Judging by the ever-rising tide of divorce statistics, it has become increasingly difficult for a young couple to make a success of their marriage. But if you understand the causes for failure and the essentials for success, you need not end up among the failure statistics. Your marriage can be a success.
One reason for the marriage failure rate is the tendency of people to take marriage for granted, like steam heat and hamburger stands. Marriage to them is just something you do, like wearing shoes, getting your hair cut, or brushing your teeth. As such, it does not seem to call for any special training or understanding. Whatever knowledge and skills you may need you can pick up, just as you learned to walk, or get on and off the bus. "Doin' what comes natcherly" seems to be enough.
Another reason for failure in marriage is the tendency to regard marriage as a guest does a prolonged party. At a party you may have to do a little work as a guest, like getting out the bridge tables and rolling back the rug. But mainly it is an occasion for fun which requires little effort and no especial effort or competence. And so people expect marriage to be like that! Isn't it swell? After you marry you have ready social and sexual access to one you love, without having to worry about competition, or what the neighbors will say. In addition to all this heaven, you will, according to the advertisements, have a gleaming modern kitchen. You will have a charming living room, ornamented later on by neatly dressed, attractive and well-behaved children to whom you will come home. You will have all the things so vividly pictured in your dreams.
This picture is not so much false as incomplete. Marriage is lots of fun. But it is a party in which you are host as well as guest. Therefore it is work. It can mean what seems to be an endless round of dishes and diapers. It means bills, worries, and sometimes burdensome debts. If the relationship between husband and wife is to continue rich and worthwhile, and if their children are to have attractive personalities, marriage means hard work and almost saintly forbearance. People who come to marriage as to a party, expecting loads of pleasure at little cost, are likely to feel cheated. If your marriage is to become a success, rather than a divorce statistic, you must put real effort into it. Yet effort alone will not be enough.
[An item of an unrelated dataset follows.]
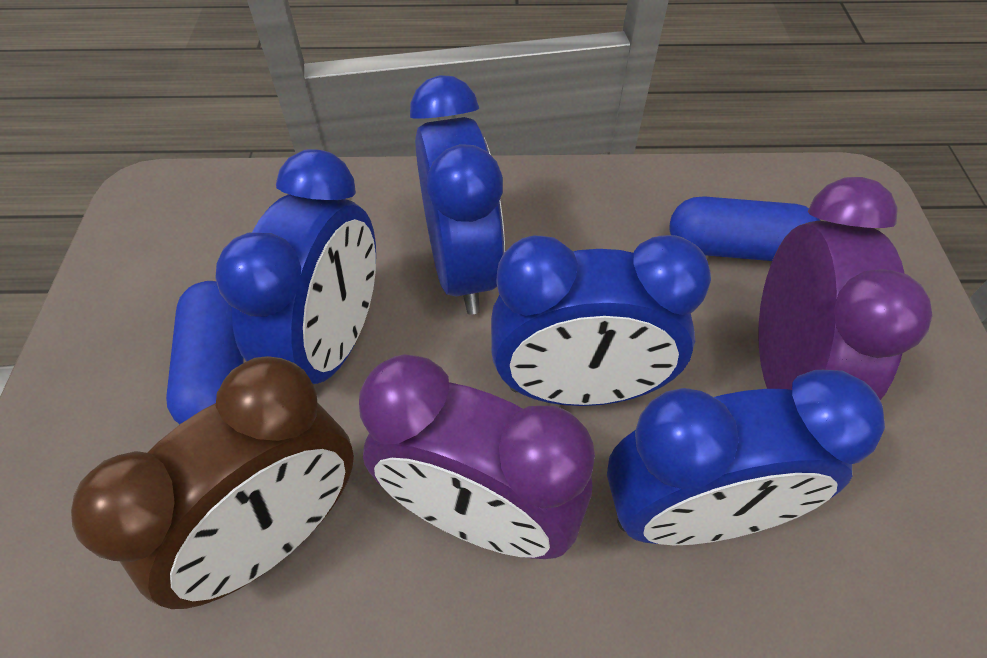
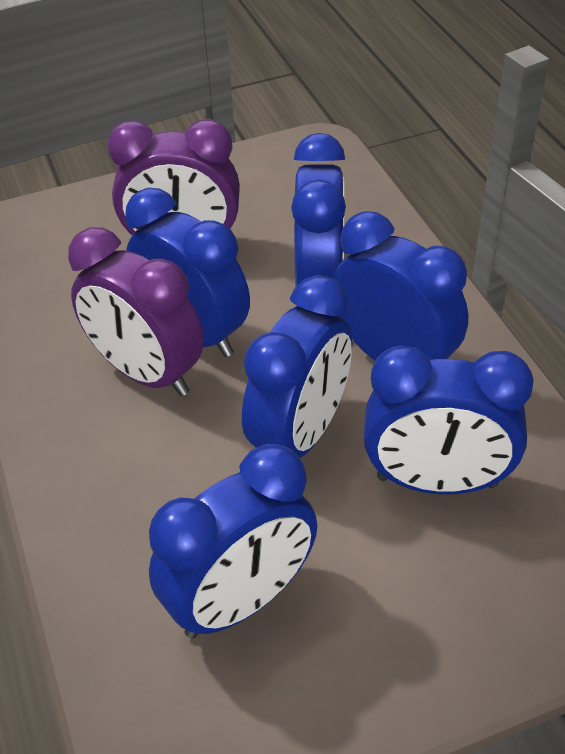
blue capsule: 2 -> 0
blue clock: 4 -> 6
brown clock: 1 -> 0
You must know what to do, and what not to do, and have the skills which are necessary for success.
Intelligent understanding is an essential to the complete success of a marriage. Many people still fail to appreciate the importance of sound knowledge for marital success. This attitude is not new. In earlier times they regarded special training as unnecessary in many areas where we now know that it is essential. The village blacksmith once was the dentist. He did not need any special training. All he needed was what he already had—strength and forceps. The barber was the surgeon, as his striped pole still reminds us. The idea that anybody needed anything except "experience" and a few "tips" to be a farmer would have seemed ridiculous.
Today we know better. The physician who treats you, the dentist who fixes your teeth, the druggist who makes up your prescriptions, even the beauty parlor operator who sets your hair—all must be trained and pass an examination before they are granted a license. We are coming to see that marriage, also, is a serious vocation which requires trained competence for success. If you must have specialized training in order to raise corn and hogs successfully, how much more should you know in order to be successful parents! Judge John A. Sbarbaro in his book, Marriage is on Trial (Macmillan, 1947), urges that all couples be required to complete a course in premarital training before they are granted a license to wed. He suggests the inclusion of a study of the economic problems of the family, fundamentals of child psychology, sexual relationships, "in-laws," the effects of broken homes upon children, and the responsibilities and opportunities of the church and similar agencies in the strengthening of family life. A divorce court judge sees every day that good intentions are not enough! There must be technical, scientific knowledge.
Such scientific understanding is especially important and difficult regarding the whole matter of love. Through the years there has grown up in our culture, a whole system of beliefs about love. Some contain much truth. Others are partly true. Some of those held most strongly are basically false. One reason why marriages fail is our inability to tell the difference between the fictions and the facts of love.